Neste “teste à resiliência do sistema”, o CNE nota que “nem todos os alunos foram contactados com a mesma rapidez”, nem todas as escolas conseguiram envolver todos os alunos nas atividades propostas.
“O recurso ao ensino a distância requer, obviamente, uma infraestrutura que neste momento é ainda insatisfatória e desigual. A distribuição de dispositivos já iniciada poderá colmatar parte do problema. Mas é urgente o reforço das redes de conectividade, quer a nível territorial, quer sobretudo entre as escolas de um mesmo agrupamento”, alerta o CNE no documento hoje divulgado.
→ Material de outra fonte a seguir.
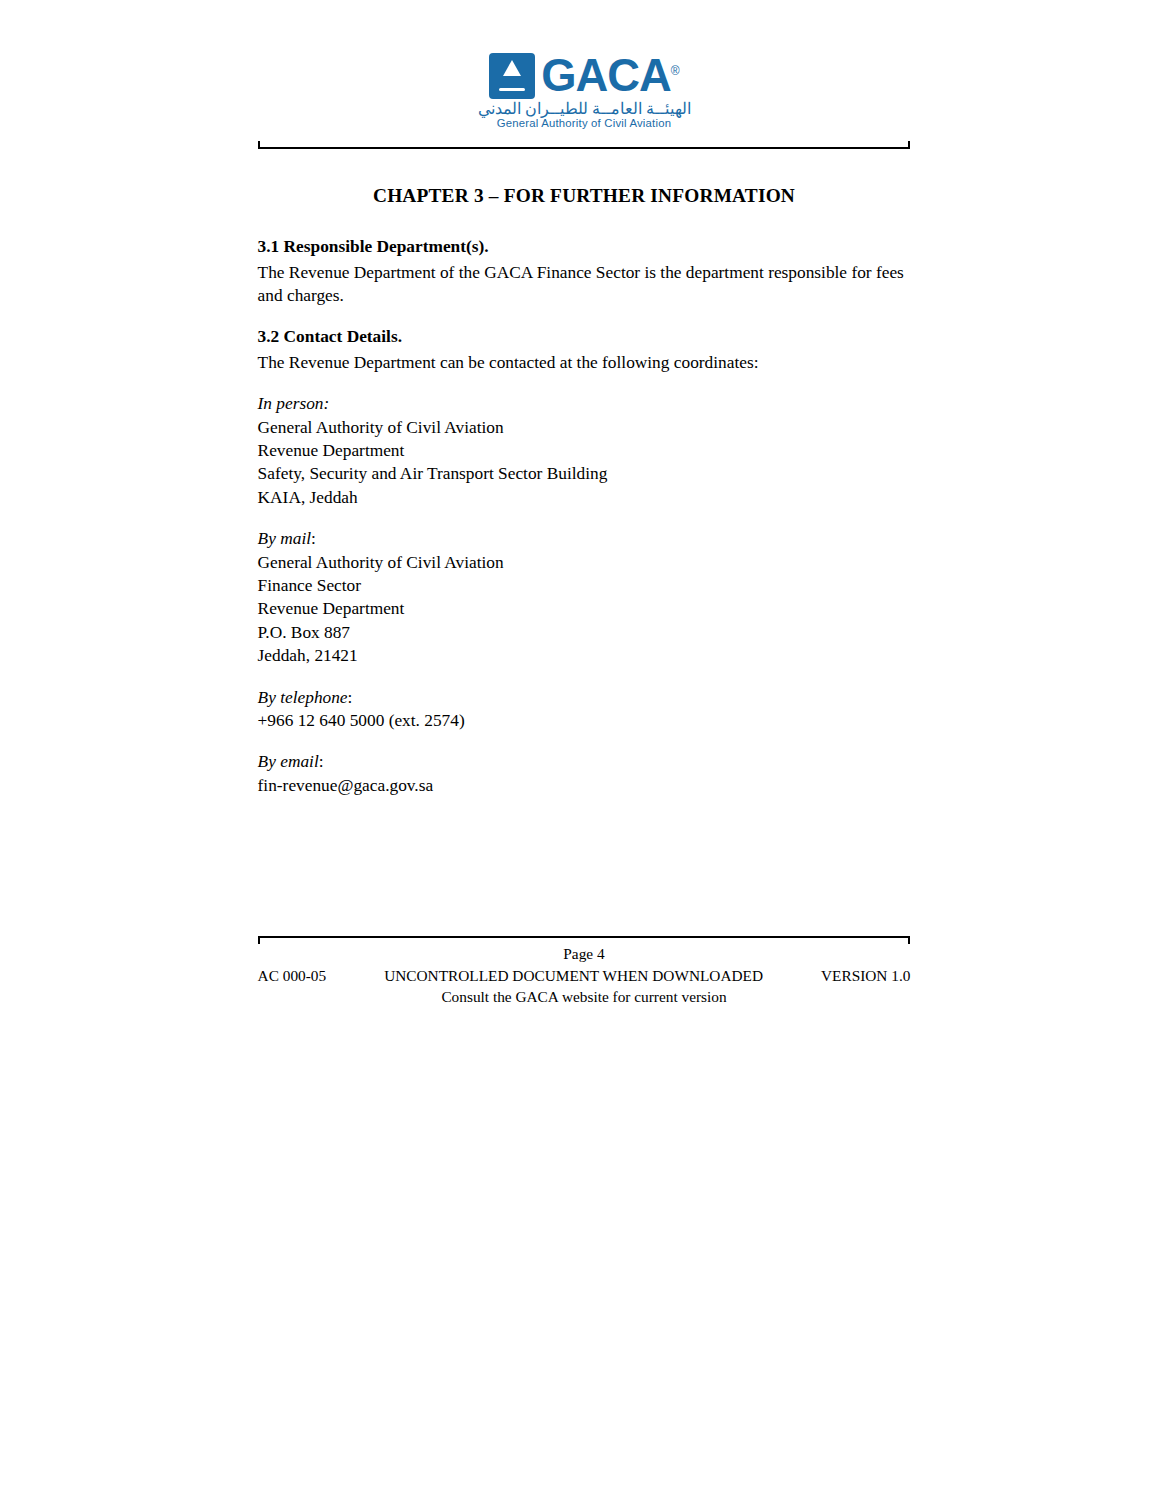GACA®
الهيئــة العامــة للطيــران المدني
General Authority of Civil Aviation
CHAPTER 3 – FOR FURTHER INFORMATION
3.1 Responsible Department(s).
The Revenue Department of the GACA Finance Sector is the department responsible for fees and charges.
3.2 Contact Details.
The Revenue Department can be contacted at the following coordinates:
In person:
General Authority of Civil Aviation
Revenue Department
Safety, Security and Air Transport Sector Building
KAIA, Jeddah
By mail:
General Authority of Civil Aviation
Finance Sector
Revenue Department
P.O. Box 887
Jeddah, 21421
By telephone:
+966 12 640 5000 (ext. 2574)
By email:
fin-revenue@gaca.gov.sa
Page 4
AC 000-05 UNCONTROLLED DOCUMENT WHEN DOWNLOADED VERSION 1.0
Consult the GACA website for current version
Para o órgão consultivo do Ministério da Educação, o apoio tecnológico nas escolas é manifestamente insuficiente e “dependente, em muitos casos, da disponibilidade e boa vontade do professor de Informática”.
Por isso, defende que é preciso contratar técnicos, eventualmente em colaboração com as autarquias.
Apesar das dificuldades identificadas, em especial na falta de formação para dar aulas remotamente, o CNE sublinha que “a vontade manifestada por diretores e professores do reforço dessa formação é um bom sinal que não pode ser perdido”.
A formação deve chegar também a alunos e famílias, já que “as competências de literacia mediática mostraram-se por vezes quase criminosamente insuficientes”, alerta a CNE dando como exemplo casos de “infrações à privacidade e segurança, falta de conhecimentos sobre o funcionamento dos media e sua fiabilidade, falta de pensamento crítico e de sentido da responsabilidade”.